Cyrille Le Clerc found a problem in a build doing basically
The shell command appeared to complete, but then the build seemed to hang, and did not respond to anything short of a hard kill.
A virtual thread dump just showed WorkflowScript on the last line of the closure. A physical thread dump of the master showed the problem:
On the agent, stream copiers were still active for the docker exec call associated with the shell step, as well as a docker stop call on the container.
Indeed process inspection showed that both docker commands were running, and docker ps just hanged: for reasons TBD, the Docker daemon was not responding to requests (though docker version worked). Docker did not work again until sudo service docker restart was run.
Was not clear if killing the docker stop process would have resumed the build, since by that point a sequence of kill escalations had already been attempted.
The most straightforward fix in the plugin would be to use .start().joinWithTimeout(...) rather than .join() in DockerClient. Thus, a failure to clean up a container due to an outage in the Docker daemon would at worst result in a few minutes' delay followed by a (more or less) comprehensible error.

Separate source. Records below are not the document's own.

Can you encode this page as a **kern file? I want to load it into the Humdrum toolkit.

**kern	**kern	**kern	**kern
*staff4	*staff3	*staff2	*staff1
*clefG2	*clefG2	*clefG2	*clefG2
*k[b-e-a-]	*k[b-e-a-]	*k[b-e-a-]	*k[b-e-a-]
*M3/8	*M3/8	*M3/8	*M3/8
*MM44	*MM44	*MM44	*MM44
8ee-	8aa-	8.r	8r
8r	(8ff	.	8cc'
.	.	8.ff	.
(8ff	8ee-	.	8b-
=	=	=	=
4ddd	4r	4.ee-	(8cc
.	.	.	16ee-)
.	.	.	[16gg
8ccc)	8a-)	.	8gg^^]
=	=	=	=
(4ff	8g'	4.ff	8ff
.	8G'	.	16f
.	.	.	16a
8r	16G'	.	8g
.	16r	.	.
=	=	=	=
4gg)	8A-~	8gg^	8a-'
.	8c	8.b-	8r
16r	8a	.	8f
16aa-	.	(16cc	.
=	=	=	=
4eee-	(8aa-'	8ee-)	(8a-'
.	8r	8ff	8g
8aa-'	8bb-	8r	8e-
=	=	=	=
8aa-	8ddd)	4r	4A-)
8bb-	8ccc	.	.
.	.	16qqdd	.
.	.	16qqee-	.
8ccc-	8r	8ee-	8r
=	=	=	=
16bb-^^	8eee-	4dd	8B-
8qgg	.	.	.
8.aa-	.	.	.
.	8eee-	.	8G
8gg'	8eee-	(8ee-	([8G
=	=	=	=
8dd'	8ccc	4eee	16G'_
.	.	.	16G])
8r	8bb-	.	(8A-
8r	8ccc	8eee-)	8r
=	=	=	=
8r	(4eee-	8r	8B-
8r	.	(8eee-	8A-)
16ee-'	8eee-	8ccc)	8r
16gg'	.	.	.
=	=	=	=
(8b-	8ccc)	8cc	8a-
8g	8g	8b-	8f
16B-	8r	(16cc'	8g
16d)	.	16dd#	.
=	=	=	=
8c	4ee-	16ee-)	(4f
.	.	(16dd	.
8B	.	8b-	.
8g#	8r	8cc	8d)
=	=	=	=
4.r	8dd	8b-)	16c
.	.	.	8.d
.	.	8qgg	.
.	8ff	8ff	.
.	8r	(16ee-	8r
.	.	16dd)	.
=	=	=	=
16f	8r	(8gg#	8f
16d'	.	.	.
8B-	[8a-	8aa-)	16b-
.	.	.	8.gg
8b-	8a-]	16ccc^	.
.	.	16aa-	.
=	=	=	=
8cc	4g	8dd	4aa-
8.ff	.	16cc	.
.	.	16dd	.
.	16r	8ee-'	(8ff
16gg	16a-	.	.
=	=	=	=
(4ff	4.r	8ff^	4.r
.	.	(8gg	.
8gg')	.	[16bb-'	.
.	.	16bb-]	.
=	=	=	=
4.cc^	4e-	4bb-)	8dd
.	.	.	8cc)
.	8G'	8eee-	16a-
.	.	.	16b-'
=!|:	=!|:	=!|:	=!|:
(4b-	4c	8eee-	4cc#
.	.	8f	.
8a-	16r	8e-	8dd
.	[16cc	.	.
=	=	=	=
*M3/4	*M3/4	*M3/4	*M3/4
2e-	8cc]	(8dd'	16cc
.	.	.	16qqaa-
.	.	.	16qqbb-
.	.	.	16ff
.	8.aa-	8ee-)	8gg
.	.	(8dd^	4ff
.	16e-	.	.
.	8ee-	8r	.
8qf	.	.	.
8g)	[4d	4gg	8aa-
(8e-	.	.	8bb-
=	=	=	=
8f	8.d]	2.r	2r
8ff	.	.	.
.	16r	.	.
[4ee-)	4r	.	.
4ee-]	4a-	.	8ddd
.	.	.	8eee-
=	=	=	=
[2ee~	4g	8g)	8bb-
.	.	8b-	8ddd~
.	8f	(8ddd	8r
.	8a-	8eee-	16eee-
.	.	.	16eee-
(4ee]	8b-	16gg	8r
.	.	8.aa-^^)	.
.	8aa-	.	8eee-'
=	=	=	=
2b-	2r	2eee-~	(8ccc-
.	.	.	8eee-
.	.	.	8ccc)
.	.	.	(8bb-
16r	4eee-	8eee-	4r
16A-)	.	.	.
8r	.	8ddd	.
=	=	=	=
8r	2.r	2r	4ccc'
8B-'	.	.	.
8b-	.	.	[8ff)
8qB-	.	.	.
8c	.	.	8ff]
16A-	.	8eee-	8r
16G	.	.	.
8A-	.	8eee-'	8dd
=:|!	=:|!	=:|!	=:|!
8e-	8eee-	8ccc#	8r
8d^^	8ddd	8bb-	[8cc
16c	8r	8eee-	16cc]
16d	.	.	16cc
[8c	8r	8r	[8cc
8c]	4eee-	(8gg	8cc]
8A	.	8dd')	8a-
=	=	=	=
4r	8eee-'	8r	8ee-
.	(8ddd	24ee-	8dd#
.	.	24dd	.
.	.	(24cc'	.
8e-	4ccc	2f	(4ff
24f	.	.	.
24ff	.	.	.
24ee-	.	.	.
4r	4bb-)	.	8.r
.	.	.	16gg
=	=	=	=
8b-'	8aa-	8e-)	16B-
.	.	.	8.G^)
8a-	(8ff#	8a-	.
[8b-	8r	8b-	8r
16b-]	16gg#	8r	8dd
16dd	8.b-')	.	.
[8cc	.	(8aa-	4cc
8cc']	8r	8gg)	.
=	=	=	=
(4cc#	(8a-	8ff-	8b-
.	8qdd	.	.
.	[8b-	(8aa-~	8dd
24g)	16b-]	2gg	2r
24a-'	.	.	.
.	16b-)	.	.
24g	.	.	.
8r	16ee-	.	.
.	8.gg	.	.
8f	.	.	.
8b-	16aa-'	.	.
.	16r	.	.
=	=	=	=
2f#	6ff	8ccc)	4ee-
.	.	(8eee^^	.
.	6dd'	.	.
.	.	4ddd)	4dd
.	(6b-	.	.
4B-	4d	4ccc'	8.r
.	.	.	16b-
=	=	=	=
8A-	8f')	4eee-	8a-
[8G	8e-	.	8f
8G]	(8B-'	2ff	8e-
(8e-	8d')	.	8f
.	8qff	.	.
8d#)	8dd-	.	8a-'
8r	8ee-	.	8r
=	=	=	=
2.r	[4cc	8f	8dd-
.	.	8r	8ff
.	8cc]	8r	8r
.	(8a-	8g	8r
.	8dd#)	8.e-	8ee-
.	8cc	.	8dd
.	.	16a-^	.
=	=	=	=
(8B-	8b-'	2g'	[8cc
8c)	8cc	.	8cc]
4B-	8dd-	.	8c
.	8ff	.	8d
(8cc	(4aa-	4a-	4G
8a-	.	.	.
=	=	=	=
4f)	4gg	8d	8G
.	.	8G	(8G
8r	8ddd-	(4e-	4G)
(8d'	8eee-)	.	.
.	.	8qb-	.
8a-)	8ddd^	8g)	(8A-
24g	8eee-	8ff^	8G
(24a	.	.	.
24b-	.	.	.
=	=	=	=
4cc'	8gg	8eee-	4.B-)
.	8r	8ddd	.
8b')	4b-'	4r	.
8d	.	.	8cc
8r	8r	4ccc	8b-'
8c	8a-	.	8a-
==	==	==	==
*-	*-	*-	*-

(All Docker commands in the plugin that are expected to take a long time, because they might contact a registry, are run from sh steps in Groovy code so they are durable and cleanly interruptible. Docker commands which we do not need to wait for, like docker exec to run processes in the container, are just launched and the process handle discarded. DockerClient with its blocking join call is only used for commands which under normal conditions should be close to instantaneous: docker run -d after checking for local availability of the image, docker inspect, docker stop, etc. But clearly this assumption is not completely reliable.)